#### [Passage provided]
These procedures can be overridden by the parties by agreeing to a governing law other than Nepalese law or by expressly mentioning the procedures (or rules) of arbitration in the arbitration agreement. The district courts can assist arbitrators in collecting evidence, on the request of the arbitrator or a party to the proceedings.

Interim relief

Do arbitrators have powers to grant interim relief?

Yes, arbitrators have powers to grant interim relief. The aggrieved party can file an appeal before the relevant high court within 15 days of issuance of such relief to quash the interim relief. The high court’s decision will be final.


When and in what form must the award be delivered?

Generally, the tribunal must issue an award within 120 days of the date on which the last of the claim, response, counterclaim and rejoinder is received by the tribunal. The award must be in writing and include the details prescribed in the arbitration agreement. If the agreement is silent, the award must:

  • contain a brief description of the dispute referred for arbitration;
  • establish jurisdiction over the arbitration;
  • contain the arbitrators’ decision and reasons and grounds for reaching the decision;
  • contain claims which must be realised and the amount that must be compensated;
  • set out any interest payable for delayed payment of realised amounts; and
  • contain the place and date of the decision.

On what grounds can an award be appealed to the court?

A party to an arbitration can apply before the relevant high court to quash an award within 35 days of its issuance if:

  • either party lacks the capacity to conclude the arbitration agreement;
  • the arbitration agreement is invalid under the governing law;
  • the arbitration agreement is invalid under Nepalese law, where it is unclear which law governs the parties;
  • the applicant has not received a notice to appoint its arbitrator or notice is not provided in a timely manner;
  • the arbitration decides on issues not submitted to it;
  • the arbitration gives an order outside the scope of the arbitration agreement;
  • the arbitration violates the conditions of the arbitration agreement; or
  • the arbitrator’s appointment or the arbitration proceedings are not completed pursuant to the agreement or the Arbitration Act, where there is no agreement.

The high courts can either quash the award or order the tribunal to deliberate. The courts will quash the award if the decision is non-arbitrable under Nepalese law or is against public good or policy. There is no other appeal available against an arbitration award. However, in cases where the award violates the constitutional rights of a party, the party can file a writ petition to the Supreme Court against the high court decision.


What procedures exist for enforcement of foreign and domestic awards?

Parties to a domestic arbitration are given 35 days from the date of issuance of the order to voluntary comply with said order. If the parties do not comply voluntarily, the aggrieved party can file an application with the relevant district court within 30 days of the date on which the 35-day time limit elapses. The district court will enforce the award as its own judgment.

A party can file an application with the relevant high court to quash the award. The high court will quash the award if the dispute is not arbitrable pursuant to Nepalese law or if the award is against public good or policy.

A foreign award will be enforced pursuant to the Arbitration Act  if the award fulfils the following:

  • The arbitrators must have been appointed pursuant to laws or procedures prescribed in the arbitration agreement.

#### [Written task 1]
According to the passage on arbitration in Nepal, what must an award contain when the arbitration agreement is silent? List every required item.
The rows that follow are unrelated to the passage on arbitration in Nepal.

#### [Records for this exercise]
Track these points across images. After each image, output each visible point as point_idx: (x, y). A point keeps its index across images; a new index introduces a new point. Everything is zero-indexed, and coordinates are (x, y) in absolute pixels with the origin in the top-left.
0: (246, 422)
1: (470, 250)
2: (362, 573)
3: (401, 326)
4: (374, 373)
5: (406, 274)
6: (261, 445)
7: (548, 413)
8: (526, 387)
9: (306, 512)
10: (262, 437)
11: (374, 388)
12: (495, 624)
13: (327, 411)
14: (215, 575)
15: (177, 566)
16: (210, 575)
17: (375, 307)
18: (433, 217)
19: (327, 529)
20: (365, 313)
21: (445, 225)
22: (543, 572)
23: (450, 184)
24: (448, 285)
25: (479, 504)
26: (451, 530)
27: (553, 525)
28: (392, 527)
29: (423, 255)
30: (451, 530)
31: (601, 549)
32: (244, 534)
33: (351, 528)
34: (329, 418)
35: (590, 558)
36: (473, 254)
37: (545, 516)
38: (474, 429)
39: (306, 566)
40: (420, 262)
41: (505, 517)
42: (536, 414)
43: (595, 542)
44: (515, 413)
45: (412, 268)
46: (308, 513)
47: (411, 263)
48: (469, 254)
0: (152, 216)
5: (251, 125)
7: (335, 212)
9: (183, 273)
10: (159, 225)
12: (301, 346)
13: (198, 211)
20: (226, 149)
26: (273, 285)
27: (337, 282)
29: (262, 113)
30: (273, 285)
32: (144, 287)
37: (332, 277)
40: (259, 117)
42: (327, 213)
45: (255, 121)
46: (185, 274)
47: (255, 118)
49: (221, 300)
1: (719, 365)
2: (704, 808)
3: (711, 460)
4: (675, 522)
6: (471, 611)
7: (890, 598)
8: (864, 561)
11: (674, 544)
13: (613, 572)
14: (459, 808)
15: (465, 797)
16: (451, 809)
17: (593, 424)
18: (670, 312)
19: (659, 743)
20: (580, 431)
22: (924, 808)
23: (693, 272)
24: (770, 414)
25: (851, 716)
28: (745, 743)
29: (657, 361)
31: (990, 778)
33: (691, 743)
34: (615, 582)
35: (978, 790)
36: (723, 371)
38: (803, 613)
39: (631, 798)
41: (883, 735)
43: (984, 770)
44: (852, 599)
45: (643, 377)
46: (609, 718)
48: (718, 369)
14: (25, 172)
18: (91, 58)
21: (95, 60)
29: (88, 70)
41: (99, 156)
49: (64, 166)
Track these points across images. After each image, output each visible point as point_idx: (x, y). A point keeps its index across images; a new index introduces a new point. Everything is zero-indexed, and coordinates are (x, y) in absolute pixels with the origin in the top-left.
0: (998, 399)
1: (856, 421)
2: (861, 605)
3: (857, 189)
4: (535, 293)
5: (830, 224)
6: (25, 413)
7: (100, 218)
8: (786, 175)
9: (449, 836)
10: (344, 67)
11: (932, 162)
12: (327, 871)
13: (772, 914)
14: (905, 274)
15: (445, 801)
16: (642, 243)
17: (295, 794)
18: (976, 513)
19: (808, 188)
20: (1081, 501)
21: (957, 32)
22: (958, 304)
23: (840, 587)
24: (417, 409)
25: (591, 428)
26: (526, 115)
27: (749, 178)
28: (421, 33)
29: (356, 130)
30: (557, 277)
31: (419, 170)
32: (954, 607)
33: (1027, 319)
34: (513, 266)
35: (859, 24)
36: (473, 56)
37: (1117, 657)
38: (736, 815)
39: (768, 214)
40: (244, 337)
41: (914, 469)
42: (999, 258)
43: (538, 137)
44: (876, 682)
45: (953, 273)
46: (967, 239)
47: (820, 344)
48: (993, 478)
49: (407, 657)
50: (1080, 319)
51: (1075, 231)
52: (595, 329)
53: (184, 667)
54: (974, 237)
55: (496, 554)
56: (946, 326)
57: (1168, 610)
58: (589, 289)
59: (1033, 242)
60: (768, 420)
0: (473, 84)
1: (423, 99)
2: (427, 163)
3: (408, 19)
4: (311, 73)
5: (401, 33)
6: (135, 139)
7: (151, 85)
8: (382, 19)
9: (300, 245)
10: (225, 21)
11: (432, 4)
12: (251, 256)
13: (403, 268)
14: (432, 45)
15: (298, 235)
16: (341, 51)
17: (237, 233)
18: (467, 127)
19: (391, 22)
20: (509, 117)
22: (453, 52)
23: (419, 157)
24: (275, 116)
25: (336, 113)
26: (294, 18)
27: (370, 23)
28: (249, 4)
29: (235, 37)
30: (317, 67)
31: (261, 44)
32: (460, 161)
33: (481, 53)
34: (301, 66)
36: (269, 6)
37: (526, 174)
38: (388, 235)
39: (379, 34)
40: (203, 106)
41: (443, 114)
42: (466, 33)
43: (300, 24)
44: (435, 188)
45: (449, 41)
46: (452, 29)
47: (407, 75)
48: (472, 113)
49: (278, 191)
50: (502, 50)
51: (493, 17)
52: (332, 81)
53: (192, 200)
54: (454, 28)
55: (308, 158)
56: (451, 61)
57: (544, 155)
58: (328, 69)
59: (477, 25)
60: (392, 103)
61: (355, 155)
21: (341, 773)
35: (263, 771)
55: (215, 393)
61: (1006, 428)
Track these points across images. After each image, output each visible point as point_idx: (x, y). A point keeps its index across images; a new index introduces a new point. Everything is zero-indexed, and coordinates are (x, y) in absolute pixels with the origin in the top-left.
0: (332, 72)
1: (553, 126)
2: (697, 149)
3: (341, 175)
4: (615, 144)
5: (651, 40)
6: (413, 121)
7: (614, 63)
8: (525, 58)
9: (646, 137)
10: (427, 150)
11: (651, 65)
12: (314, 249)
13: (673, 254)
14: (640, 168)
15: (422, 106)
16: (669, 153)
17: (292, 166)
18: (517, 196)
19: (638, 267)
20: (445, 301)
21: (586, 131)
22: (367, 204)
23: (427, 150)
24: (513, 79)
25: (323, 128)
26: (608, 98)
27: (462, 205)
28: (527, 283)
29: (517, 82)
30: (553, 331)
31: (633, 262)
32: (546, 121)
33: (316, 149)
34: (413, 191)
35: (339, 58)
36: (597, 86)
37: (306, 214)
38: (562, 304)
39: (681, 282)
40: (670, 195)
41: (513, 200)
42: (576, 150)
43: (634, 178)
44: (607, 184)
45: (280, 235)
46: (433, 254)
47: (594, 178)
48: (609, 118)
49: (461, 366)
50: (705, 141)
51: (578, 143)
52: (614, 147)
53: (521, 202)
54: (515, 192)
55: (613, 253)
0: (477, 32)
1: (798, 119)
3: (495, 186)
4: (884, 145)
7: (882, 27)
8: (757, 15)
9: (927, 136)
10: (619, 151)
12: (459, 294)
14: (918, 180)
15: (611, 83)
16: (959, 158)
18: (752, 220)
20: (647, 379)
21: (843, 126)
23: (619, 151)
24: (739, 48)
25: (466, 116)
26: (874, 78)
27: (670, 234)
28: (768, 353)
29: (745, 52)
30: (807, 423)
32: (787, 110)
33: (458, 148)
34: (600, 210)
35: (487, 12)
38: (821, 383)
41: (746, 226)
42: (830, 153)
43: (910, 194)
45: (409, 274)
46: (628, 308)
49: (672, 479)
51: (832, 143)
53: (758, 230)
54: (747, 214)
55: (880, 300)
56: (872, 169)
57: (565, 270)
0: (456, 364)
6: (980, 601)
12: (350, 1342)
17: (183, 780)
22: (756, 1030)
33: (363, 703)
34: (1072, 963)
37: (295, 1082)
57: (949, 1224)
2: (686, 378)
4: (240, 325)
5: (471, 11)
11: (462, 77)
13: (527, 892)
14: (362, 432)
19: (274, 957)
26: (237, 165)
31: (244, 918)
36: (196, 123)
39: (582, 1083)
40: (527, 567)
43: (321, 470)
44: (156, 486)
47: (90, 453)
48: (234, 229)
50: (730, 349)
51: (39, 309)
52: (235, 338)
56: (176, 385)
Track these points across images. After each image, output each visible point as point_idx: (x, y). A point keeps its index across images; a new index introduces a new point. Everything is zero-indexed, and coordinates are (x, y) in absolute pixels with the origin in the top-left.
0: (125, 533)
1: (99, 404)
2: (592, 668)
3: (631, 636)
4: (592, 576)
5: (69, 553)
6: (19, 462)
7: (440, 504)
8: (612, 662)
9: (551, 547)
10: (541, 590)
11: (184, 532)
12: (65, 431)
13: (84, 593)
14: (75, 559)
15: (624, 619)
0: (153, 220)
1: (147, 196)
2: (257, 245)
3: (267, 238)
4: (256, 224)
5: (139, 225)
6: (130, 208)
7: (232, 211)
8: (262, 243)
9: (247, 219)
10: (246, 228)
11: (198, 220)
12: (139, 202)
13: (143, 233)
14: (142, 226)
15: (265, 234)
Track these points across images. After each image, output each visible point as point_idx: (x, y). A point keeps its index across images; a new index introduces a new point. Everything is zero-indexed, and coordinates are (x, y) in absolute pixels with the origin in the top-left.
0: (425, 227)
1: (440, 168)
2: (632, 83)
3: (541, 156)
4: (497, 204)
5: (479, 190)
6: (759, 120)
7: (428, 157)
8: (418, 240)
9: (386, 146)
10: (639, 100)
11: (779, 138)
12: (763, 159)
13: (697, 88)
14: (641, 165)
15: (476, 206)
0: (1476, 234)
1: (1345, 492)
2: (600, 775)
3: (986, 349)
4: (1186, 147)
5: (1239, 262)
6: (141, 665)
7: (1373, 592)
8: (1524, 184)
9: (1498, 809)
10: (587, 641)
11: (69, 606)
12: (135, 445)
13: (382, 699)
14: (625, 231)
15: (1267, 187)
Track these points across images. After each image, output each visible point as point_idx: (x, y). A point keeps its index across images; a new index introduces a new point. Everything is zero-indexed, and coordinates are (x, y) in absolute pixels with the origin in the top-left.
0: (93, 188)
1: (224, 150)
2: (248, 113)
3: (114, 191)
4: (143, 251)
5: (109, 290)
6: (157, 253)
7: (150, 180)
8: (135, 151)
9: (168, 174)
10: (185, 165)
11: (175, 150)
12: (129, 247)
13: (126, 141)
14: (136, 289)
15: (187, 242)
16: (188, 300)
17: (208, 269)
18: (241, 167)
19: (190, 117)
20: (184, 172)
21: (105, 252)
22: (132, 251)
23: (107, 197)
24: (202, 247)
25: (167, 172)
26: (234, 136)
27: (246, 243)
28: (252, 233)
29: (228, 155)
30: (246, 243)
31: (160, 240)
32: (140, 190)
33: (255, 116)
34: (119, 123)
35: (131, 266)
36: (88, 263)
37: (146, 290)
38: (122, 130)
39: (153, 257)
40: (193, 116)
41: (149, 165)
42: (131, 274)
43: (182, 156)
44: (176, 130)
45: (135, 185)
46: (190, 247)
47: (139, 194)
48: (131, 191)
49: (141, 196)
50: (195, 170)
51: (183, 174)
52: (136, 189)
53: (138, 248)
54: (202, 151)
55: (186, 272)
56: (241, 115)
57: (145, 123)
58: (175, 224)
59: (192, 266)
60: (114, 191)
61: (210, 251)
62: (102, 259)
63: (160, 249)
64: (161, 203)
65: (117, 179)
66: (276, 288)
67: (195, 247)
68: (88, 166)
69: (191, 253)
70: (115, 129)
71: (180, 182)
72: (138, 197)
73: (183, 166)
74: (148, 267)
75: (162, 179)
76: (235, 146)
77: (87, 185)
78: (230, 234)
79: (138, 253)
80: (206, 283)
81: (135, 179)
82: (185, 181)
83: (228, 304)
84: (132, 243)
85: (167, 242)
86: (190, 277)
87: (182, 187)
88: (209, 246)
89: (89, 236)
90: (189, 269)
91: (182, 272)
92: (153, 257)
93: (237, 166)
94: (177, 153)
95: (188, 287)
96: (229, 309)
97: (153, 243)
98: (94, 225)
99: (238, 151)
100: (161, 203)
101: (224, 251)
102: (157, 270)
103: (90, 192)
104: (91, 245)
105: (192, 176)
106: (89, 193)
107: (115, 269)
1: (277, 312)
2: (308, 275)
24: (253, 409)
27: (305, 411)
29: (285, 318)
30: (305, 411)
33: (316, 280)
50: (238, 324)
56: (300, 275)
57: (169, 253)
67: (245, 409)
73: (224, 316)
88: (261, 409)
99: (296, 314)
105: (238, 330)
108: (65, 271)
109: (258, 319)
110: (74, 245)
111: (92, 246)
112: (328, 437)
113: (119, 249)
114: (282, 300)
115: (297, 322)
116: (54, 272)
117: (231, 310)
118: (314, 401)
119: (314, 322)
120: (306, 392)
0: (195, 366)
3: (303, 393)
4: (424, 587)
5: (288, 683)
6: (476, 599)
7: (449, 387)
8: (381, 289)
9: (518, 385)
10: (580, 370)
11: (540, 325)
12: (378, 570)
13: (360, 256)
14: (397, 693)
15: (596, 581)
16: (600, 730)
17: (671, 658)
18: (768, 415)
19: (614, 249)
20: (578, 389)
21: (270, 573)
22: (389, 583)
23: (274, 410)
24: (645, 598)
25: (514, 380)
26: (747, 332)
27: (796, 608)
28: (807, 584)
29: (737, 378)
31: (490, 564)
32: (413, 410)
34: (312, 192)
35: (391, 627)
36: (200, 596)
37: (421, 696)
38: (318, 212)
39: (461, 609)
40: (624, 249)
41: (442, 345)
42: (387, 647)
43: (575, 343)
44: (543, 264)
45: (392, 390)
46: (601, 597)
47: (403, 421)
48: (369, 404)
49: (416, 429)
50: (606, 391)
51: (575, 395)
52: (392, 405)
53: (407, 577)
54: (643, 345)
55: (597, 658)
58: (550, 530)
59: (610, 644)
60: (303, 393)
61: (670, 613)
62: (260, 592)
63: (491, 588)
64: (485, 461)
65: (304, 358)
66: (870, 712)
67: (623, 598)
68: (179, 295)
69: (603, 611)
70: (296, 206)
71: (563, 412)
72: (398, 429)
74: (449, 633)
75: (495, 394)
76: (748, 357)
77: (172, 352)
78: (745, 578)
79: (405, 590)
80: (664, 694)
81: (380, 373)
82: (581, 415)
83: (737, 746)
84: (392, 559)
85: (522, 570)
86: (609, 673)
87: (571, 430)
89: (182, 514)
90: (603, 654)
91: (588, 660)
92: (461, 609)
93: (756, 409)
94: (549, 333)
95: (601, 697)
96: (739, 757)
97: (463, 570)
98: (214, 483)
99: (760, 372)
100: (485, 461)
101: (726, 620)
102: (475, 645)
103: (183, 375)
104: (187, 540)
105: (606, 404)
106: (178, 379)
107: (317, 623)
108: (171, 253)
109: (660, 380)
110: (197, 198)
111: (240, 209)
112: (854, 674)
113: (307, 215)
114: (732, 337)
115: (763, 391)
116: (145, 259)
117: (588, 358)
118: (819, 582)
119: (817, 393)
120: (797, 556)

#### [Written task 2]
Reproduce the rows between the row holding "108: (65, 271)" and the row holding "63: (491, 588)", inclusive, without any change.

#### [Task response 1]
- A brief description of the dispute referred for arbitration
- The establishment of jurisdiction over the arbitration
- The arbitrators' decision and the reasons and grounds for reaching it
- The claims that must be realized and the amount that must be compensated
- Any interest payable for delayed payment of realized amounts
- The place and date of the decision

#### [Task response 2]
108: (65, 271)
109: (258, 319)
110: (74, 245)
111: (92, 246)
112: (328, 437)
113: (119, 249)
114: (282, 300)
115: (297, 322)
116: (54, 272)
117: (231, 310)
118: (314, 401)
119: (314, 322)
120: (306, 392)
0: (195, 366)
3: (303, 393)
4: (424, 587)
5: (288, 683)
6: (476, 599)
7: (449, 387)
8: (381, 289)
9: (518, 385)
10: (580, 370)
11: (540, 325)
12: (378, 570)
13: (360, 256)
14: (397, 693)
15: (596, 581)
16: (600, 730)
17: (671, 658)
18: (768, 415)
19: (614, 249)
20: (578, 389)
21: (270, 573)
22: (389, 583)
23: (274, 410)
24: (645, 598)
25: (514, 380)
26: (747, 332)
27: (796, 608)
28: (807, 584)
29: (737, 378)
31: (490, 564)
32: (413, 410)
34: (312, 192)
35: (391, 627)
36: (200, 596)
37: (421, 696)
38: (318, 212)
39: (461, 609)
40: (624, 249)
41: (442, 345)
42: (387, 647)
43: (575, 343)
44: (543, 264)
45: (392, 390)
46: (601, 597)
47: (403, 421)
48: (369, 404)
49: (416, 429)
50: (606, 391)
51: (575, 395)
52: (392, 405)
53: (407, 577)
54: (643, 345)
55: (597, 658)
58: (550, 530)
59: (610, 644)
60: (303, 393)
61: (670, 613)
62: (260, 592)
63: (491, 588)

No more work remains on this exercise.